Mario Perrotta

Corriere della Sera

Un bès. Antonio Ligabue. Fantastiche visioni e incubi di un artista «Dam un bès», «dammi un bacio» frase che risuona, ora richiesta triste, ora rapinosa, ora rabbiosa, ora timida, ora disperata ma sempre percorsa dal tono affranto della solitudine, in Un bès. Antonio Ligabue (il 25 giugno a Milano, Festival «Da vicino nessuno è normale»), […]

Un bès. Antonio Ligabue. Fantastiche visioni e incubi di un artista

«Dam un bès», «dammi un bacio» frase che risuona, ora richiesta triste, ora rapinosa, ora rabbiosa, ora timida, ora disperata ma sempre percorsa dal tono affranto della solitudine, in Un bès. Antonio Ligabue (il 25 giugno a Milano, Festival «Da vicino nessuno è normale»), spettacolo di Mario Perrotta, primo di tre movimenti intorno alla figura dell’artista svizzero tedesco dalla nascita e adottato dalle nebbie e dalle calure della Bassa Padana, dalla natura selvaggia che ha avvolto la sua indole. Un essere tormentato di cui Perrotta racconta i fatti salienti di una vita già segnata, come dice il personaggio, dalla data di nascita, il 18 dicembre 1899, 13 giorni e si apriva il nuovo millennio e chissà forse la vita di Antonio sarebbe stata un’altra.
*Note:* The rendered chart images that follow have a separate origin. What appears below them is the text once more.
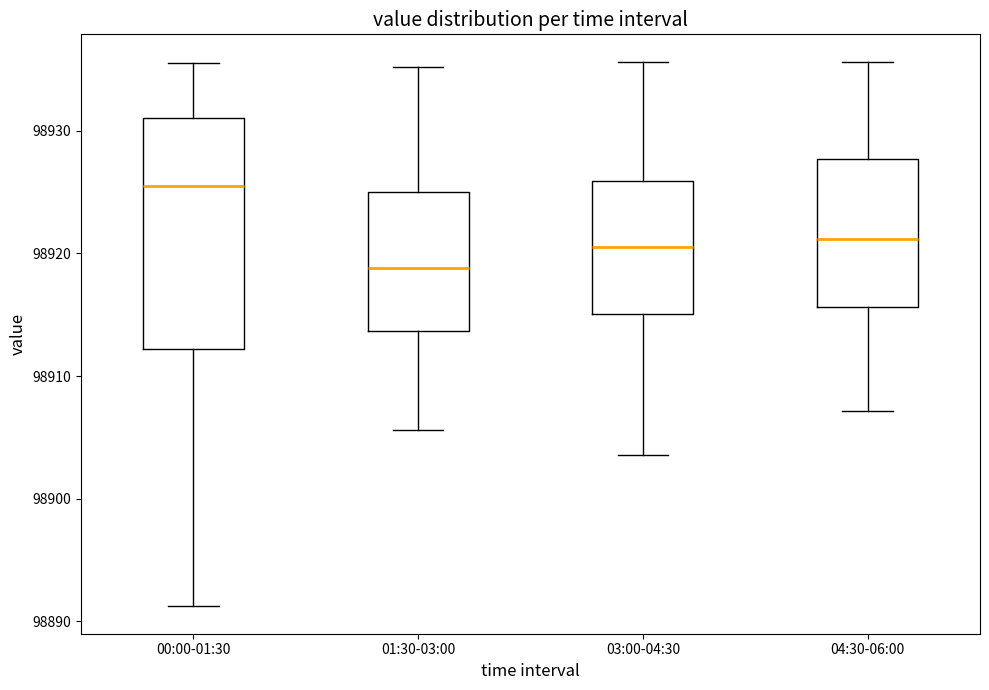

Reading left to right, transcribe this box plot: for each box, give where its median line is, the range the box spans, and where its two whiskers end, as read against the y-axis. The values are not printed on the chart, so give them approximately, as read against the axis.

00:00-01:30: median 98926, box 98912 to 98931, whiskers 98891 to 98936
01:30-03:00: median 98919, box 98914 to 98925, whiskers 98906 to 98935
03:00-04:30: median 98921, box 98915 to 98926, whiskers 98904 to 98936
04:30-06:00: median 98921, box 98916 to 98928, whiskers 98907 to 98936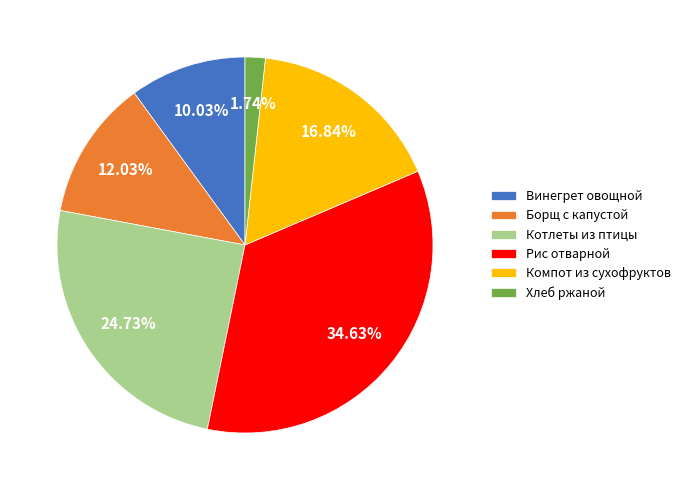

To the nearest percent, what is the difference between the Винегрет овощной and Котлеты из птицы slice percentages?

15%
Il padre mai conosciuto, la madre morta improvvisamente, il bimbo dato in adozione e poi denunciato dalla madre adottiva stessa perché violento, difficile, i manicomi, l’espulsione dalla Svizzera, l’arrivo a Gualtieri. E qui l’incontro con l’arte, l’abbraccio furioso con la natura, la fama per questo artista solitario, commovente, inquietante, «Al matt» come veniva chiamato. Quinte mobili in vetro cemento, girate svelano grandi fogli di carta sui quali Perrotta disegna, accompagnando la narrazione, un paesaggio di montagna, delle vacche, un accenno di volto. Perrotta è anche Ligabue, ne usa la lingua dallo strano accento emilian-tedesco, compone discorsi, racconta fatti. In equilibrio tra essere e narrare, lo spettacolo offre un ritratto palpitante di un artista e di una vita solitaria, selvatica, percorsa da incubi che grazie ai pennelli si trasformavano in fantastiche visioni.